Advanced Television

Telesat testimony could be vital to SES

June 21, 2021

SES, in its assorted legal filings with Intelsat’s bankruptcy court, insists that it has sufficient proofs of Intelsat’s deliberate duplicity in how the end-game in the C-band allocation of the FCC’s $9.7 billion payments was managed.

SES is asking the court for a Summary Judgement of its claim and the court has scheduled August 19th for a Zoom hearing on the matter and ahead of an already pre-agreed trial in front of the bankruptcy judge scheduled to start on September 20th.

“Intelsat’s abuse of the parties’ trust and interdependence, cultivated over more than a year of working hand-in-glove, demonstrates a wilful, deliberate, bad-faith breach of fiduciary duties and calls for punitive damages,” SES argues in its filing.

SES says that testimony and depositions it has now gathered provide proof that Intelsat as early as January 2020 – and prior to the FCC’s actual order on how the C-band frequencies would be cleared – had decided to hold onto a greater percentage of the FCC’s cash.

Included in its June 17th submission to the court are 155 documents and statements from the likes of Dan Goldberg (Telesat CEO), legal documents from the C-Band Association’s lawyers Hogan Lovells, transcripts from depositions made by Intelsat’s head of media relations Dianne VanBeber, Intelsat CEO Steve Spengler, and emails from various senior staffers at Intelsat and SES including Dave McGlade (Intelsat’s chairman).

SES is also alleging that Intelsat had also pre-decided that even with the FCC’s cash payment it would still have to enter bankruptcy reconstruction.

SES, in its latest filings but also in previous filings to the court, says that a February 5th 2020 telephone call from Intelsat CEO Steve Spengler confirmed to SES CEO Steve Collar that the pre-agreed 50/50 share of the FCC’s inventive payments would still be recognised by Intelsat.
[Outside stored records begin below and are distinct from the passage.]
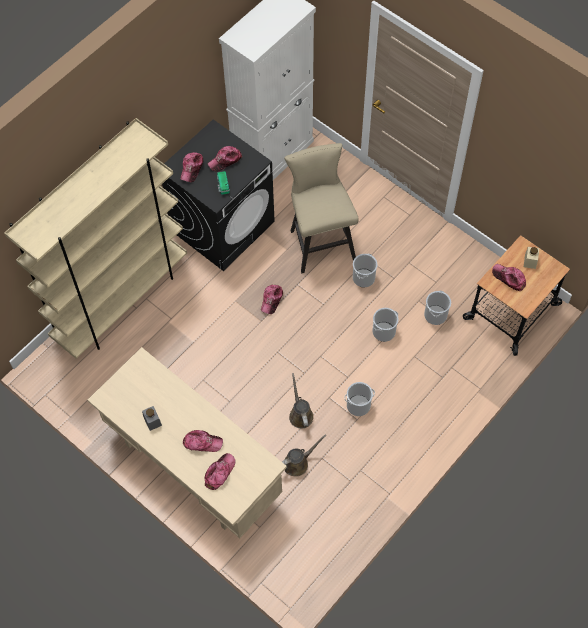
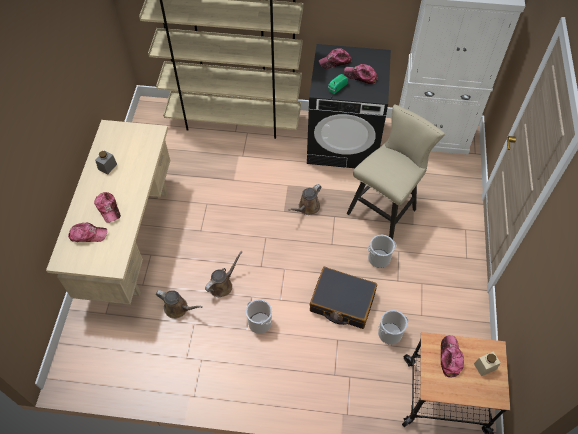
camera: 55 degrees right, 5 degrees down
(272, 300) = (307, 208): cap -> brown watering can
(384, 331) = (342, 302): bucket -> black suitcase

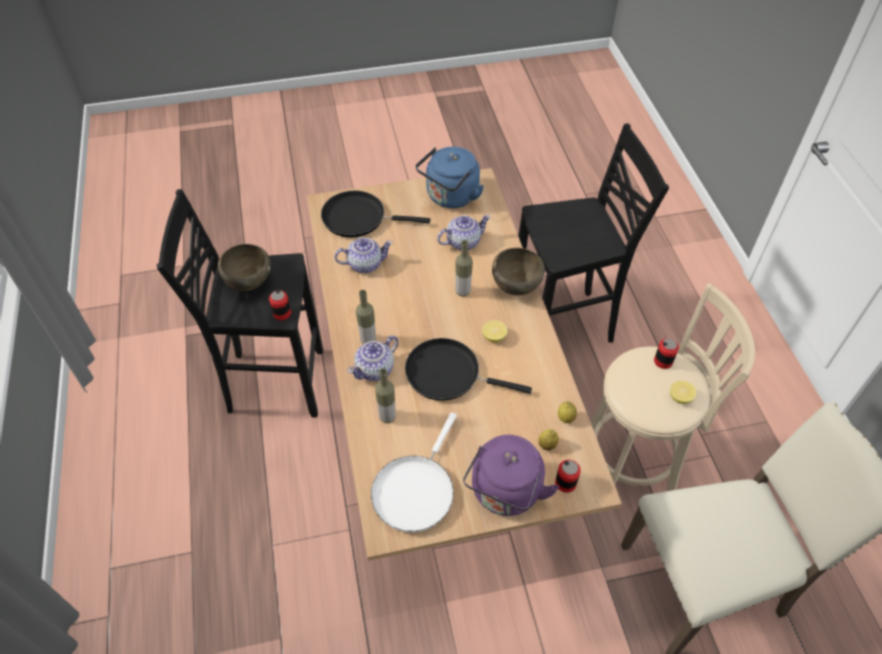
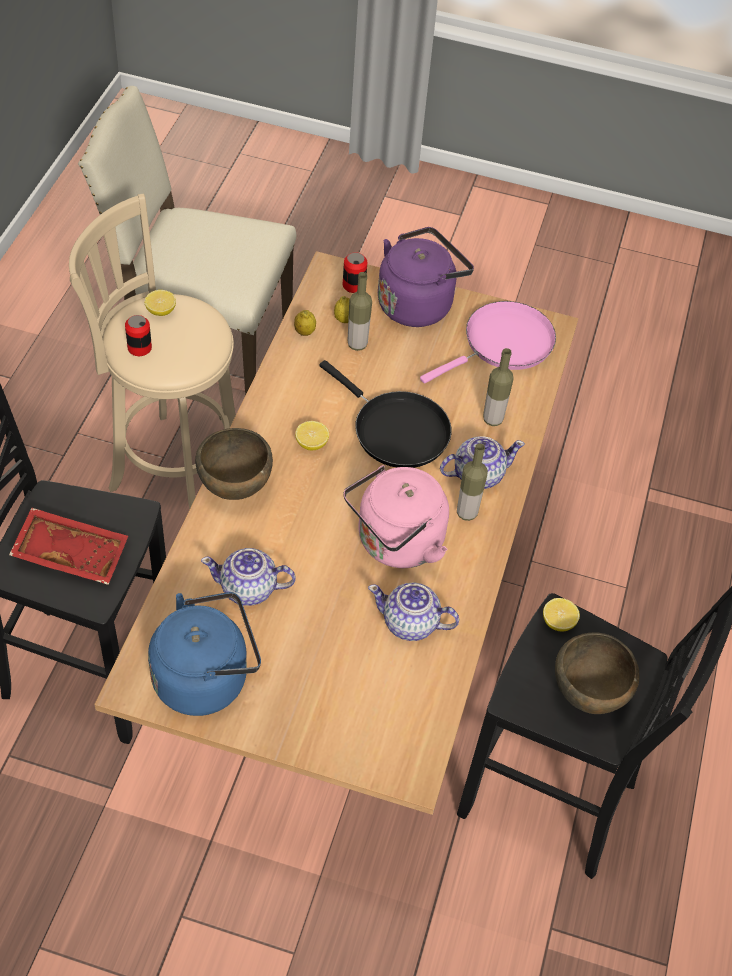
camera: 155 degrees left, 0 degrees up
(282, 313) = (558, 622): can -> lemon
(358, 218) = (373, 712): black frying pan -> none
(400, 301) = (396, 544): none -> pink kettle
(415, 490) = (503, 344): white frying pan -> pink frying pan
(463, 291) = (305, 517): bottle -> bottle (357, 344)
(570, 227) = (72, 552): none -> red tray

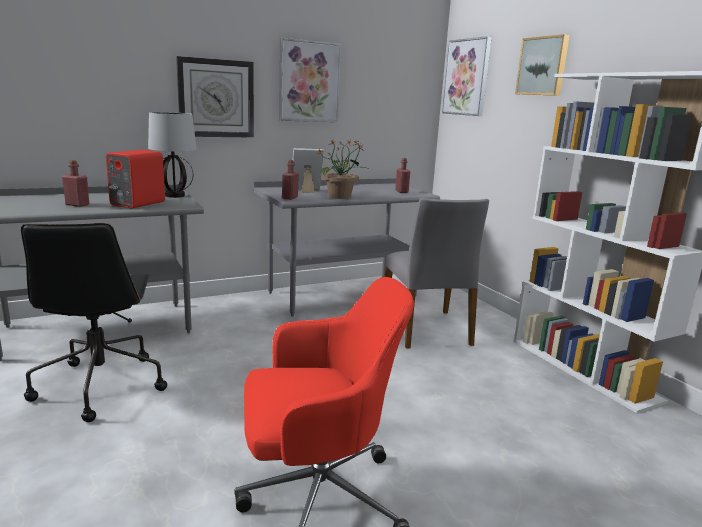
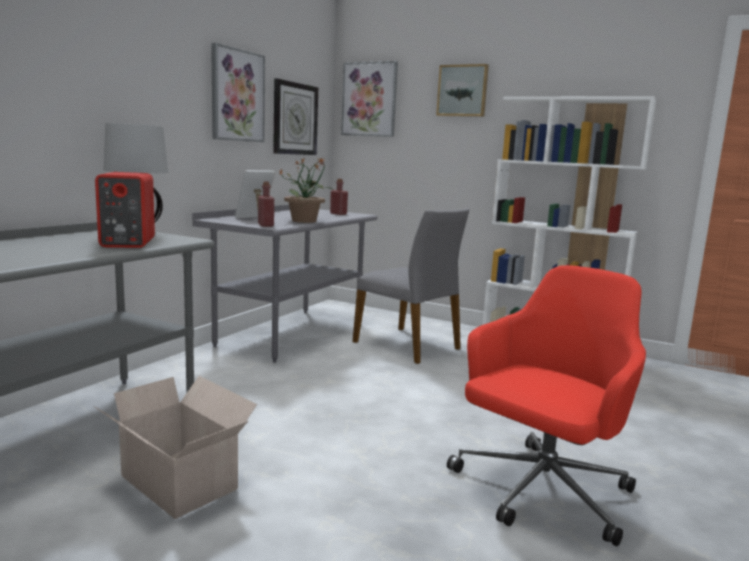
camera: 35 degrees left, 5 degrees down
(77, 205) = (53, 251): red bottle -> none
(101, 385) = (180, 484): black office chair -> cardboard box
(216, 98) = (152, 110): wall clock -> wall clock (295, 119)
That promise was broken barely two days later when a 3am (DC-time) telephone call was made by Spengler to Collar saying that the 50/50 agreement was terminated because Intelsat, facing bankruptcy, needed every dollar it could achieve.

SES pulls no punches in its latest set of filings to the bankruptcy court. Intelsat, however, firmly denies the claims and says that the FCC decision to itself auction off the C-band frequencies meant that any previous agreements died.